If you need any more reason to rethink joining the Stormcloaks, let’s dig into Ulfric’s racism a bit. He hates anything non-Nord. Several people in game repeatedly say this in his own city, from Ambarys Rendar to Brunwulf Free-Winter. He treats the people under his protection as second-class citizens and ignores their complaints. The Argonians get the worst of the lot because they’re not even allowed inside the walls, and I would mention the Khajit except that nobody in Skyrim likes them, and that would be unfair. Any leader worth having would try to better life for all the citizens. Instead, Ulfric is far too focused on his rebellion to even pay attention.

Ulfric’s ideals behind the entire campaign, while sort of understandable, cannot be justified in the way he executed them. The Empire had to sign the treaty in order to survive to fight another day, yet he is angry about that. He continuously refers to the Empire and all the Jarls that supported the decision as milk-drinkers, inferring that they are weak. Yet, it is a wise leader who knows when to quit. If he thinks that the way to a strong Skyrim is by standing alone and standing up to the Thalmor, without the aid of their Imperial and Breton brethren, that’s damned well going to get every single Nord under his command killed. Ulfric is forgetting that ancient proverb, “divided we fall.”

The murder of High-King Torygg also sticks in my mind quite a bit as the actions of a man not honestly taken with his ideals, but one that is merely using them for his own gain and to inspire others to support him in his agenda. A boy that became King too soon, one that had held Ulfric with respect, and had not seen much of battle, slain by someone twice his age and a veteran of several wars, only to prove a point.
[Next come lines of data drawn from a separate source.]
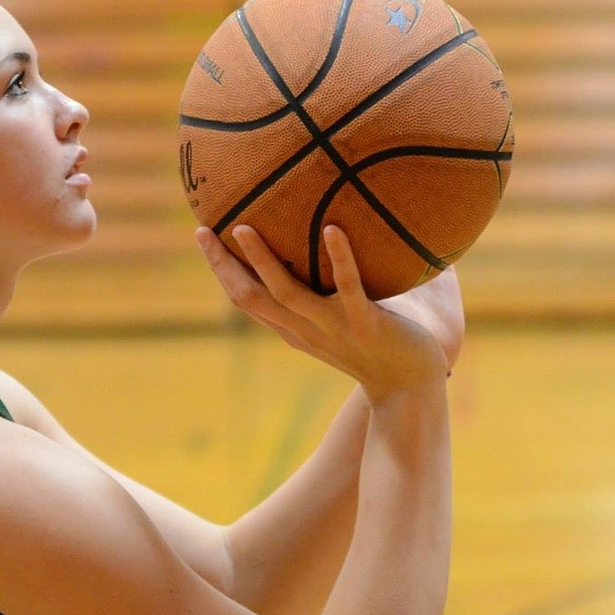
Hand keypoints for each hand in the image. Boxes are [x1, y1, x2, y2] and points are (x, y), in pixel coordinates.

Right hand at [196, 225, 447, 402]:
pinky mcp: (366, 324)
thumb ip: (325, 290)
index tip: (203, 236)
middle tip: (203, 231)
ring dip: (262, 261)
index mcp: (295, 329)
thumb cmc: (379, 346)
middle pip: (250, 298)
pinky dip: (339, 258)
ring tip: (243, 228)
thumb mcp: (339, 321)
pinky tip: (332, 229)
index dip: (221, 270)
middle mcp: (305, 329)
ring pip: (287, 294)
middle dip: (222, 266)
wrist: (411, 386)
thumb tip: (326, 232)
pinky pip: (349, 287)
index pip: (247, 299)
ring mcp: (333, 327)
To kill a King is not going to create a Skyrim that is strong, it only destabilized it, and then Ulfric felt free to say “Skyrim is weak.” I’m willing to bet it was fine before Ulfric came along and made it weak.
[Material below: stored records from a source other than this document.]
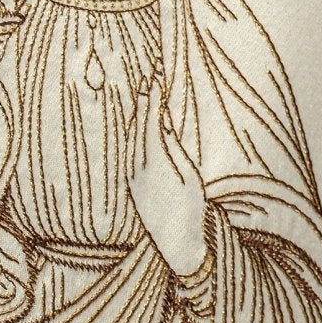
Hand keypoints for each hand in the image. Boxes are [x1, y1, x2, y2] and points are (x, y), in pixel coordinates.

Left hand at [127, 73, 208, 278]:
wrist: (178, 243)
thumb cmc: (191, 209)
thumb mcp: (188, 174)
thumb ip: (172, 147)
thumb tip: (161, 123)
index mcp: (155, 165)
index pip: (150, 124)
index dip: (152, 100)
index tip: (155, 80)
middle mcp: (138, 171)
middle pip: (138, 128)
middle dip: (142, 103)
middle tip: (147, 79)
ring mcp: (132, 179)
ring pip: (131, 140)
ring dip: (137, 117)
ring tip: (143, 95)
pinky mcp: (132, 187)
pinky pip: (130, 153)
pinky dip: (135, 134)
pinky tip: (140, 125)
What, exactly, did Ulfric go through when he had been captured by the Thalmor and tortured during the war? Is this outburst across the whole of Skyrim just a symptom of his own guilt? Ulfric’s Dossier from the Thalmor Embassy reads that the Thalmor led him to believe that some of the information he broke and gave to them was instrumental in taking White-Gold Tower. It’s a fair thing in my mind that the answer is yes, and his intense desire to stand up to the Thalmor is because he was a broken man.
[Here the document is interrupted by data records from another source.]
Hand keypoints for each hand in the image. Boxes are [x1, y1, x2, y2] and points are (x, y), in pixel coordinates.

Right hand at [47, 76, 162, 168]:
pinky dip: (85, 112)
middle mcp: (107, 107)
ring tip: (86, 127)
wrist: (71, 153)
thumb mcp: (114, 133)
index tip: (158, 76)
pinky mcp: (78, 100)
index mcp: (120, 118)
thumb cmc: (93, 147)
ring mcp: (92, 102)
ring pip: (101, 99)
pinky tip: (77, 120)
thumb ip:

Taking these things into consideration, it’s quite reasonable to say that Ulfric was just as much a victim of the Thalmor and circumstances as Torygg was, and that’s probably true. However, in real life, someone who was abused or had some sort of previous trauma that led to his eventual negative actions is never exonerated on that justification and is still held responsible for those actions. I feel this should be the case here. Despite what may have happened to him, Ulfric would still topple the Empire for no good cause. The Nords were not being oppressed except by the Thalmor, and in fact did most of the oppressing of the other races in Skyrim, and all they had to do was hide Talos better until the day came when the Empire regained its strength. I understand the desire to worship whom you please, but that was never part of Ulfric’s agenda; it was to “free” Skyrim and in a way himself of the influence of the Aldmeri Dominion, and crown himself King. And then the Thalmor would have a king on the throne that they could manipulate.

I think it’s more fun to play the Imperial side, anyway, because then I can imagine the hell that would break lose when those veteran armies of combined former Stormcloaks and Imperial Legion march on Valenwood and the Summerset Isles.